How to perform inference using a serialized TensorRT engine (*.plan) on Jetson Nano?

I have a serialized TensorRT engine (*.plan) file that I’ve created from a pre-trained PyTorch/Retinanet model that I’ve further trained (fine-tuned) using a custom dataset as input. The model and code I’ve based this upon is provided by NVIDIA here.

This NVIDIA RetinaNet model is intended to be run within the NVIDIA PyTorch Docker container. However, this isn’t usable on a Jetson Nano since nvidia-docker is not supported yet on ARM64. So in order to use this model on Jetson Nano I need to perform inference using the TensorRT engine outside of the context of the Docker container. I’ve not yet found documentation that clearly explains how I would do this. (For example this guide is about as clear as mud to a rookie like me.)

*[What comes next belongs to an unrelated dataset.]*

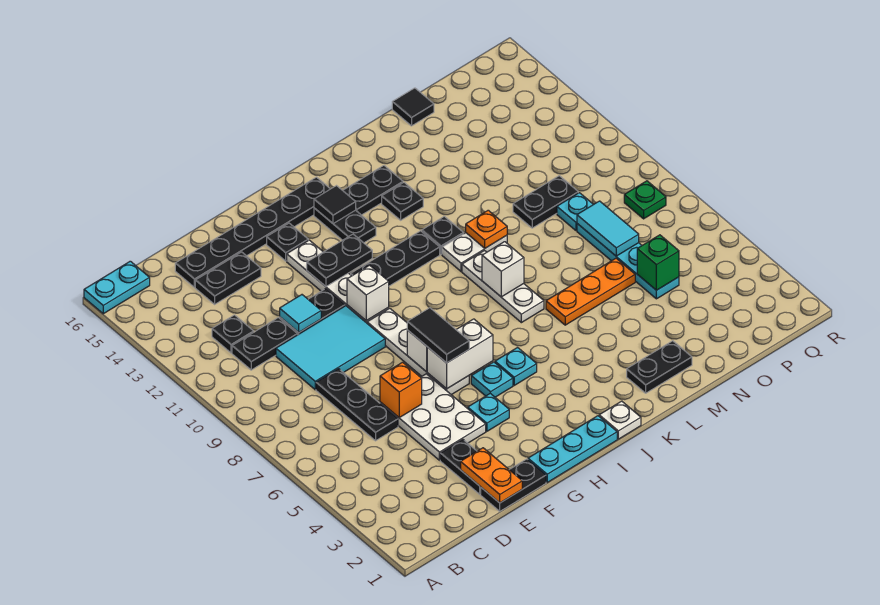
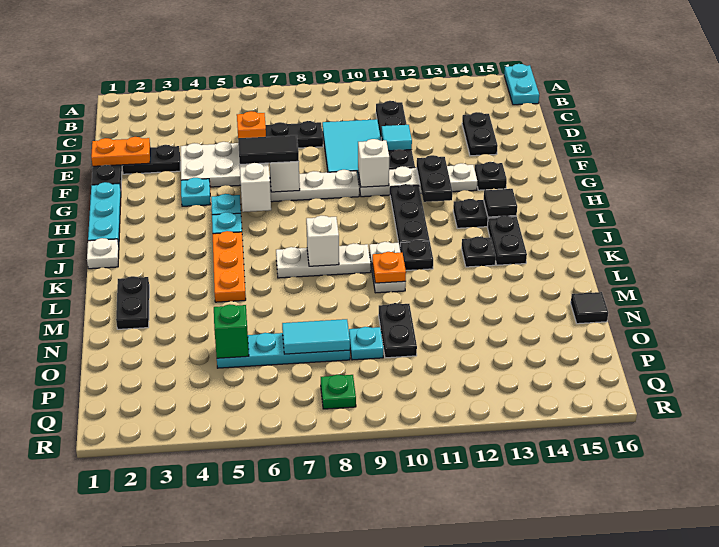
black 1x1 plate [212,315,254,353] -> none
black 1x6 plate [175,177,330,287] -> none
orange 1x3 plate [546,258,635,325] -> orange 1x3 plate moved to [213,231,246,302]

My goal is to read image frames from a video stream and use the model to perform inference on each frame for object detection. I have this working as planned on a laptop using the fine-tuned PyTorch-RetinaNet (*.pth) model, and the TensorRT on Jetson Nano is my next frontier.

Thanks in advance for any comments or suggestions.

Hi, did you end up succeeding with using a TensorRT engine file to perform inference on multiple frames?

Not yet, as I’ve not yet worked out how to convert the various models that I’ve trained on my custom dataset into a TensorRT engine file. These have typically been PyTorch or Keras/TensorFlow-based models, and (it seems that) TensorRT works easier with Caffe-based models. How I get TensorRT engine files corresponding to my custom trained models that I can then leverage using the DeepStream SDK is still unclear. Is there a simple recipe for mortals? This seems to be poorly documented, and/or I’ve just not yet managed to find a good guide that I can follow to the end for my situation.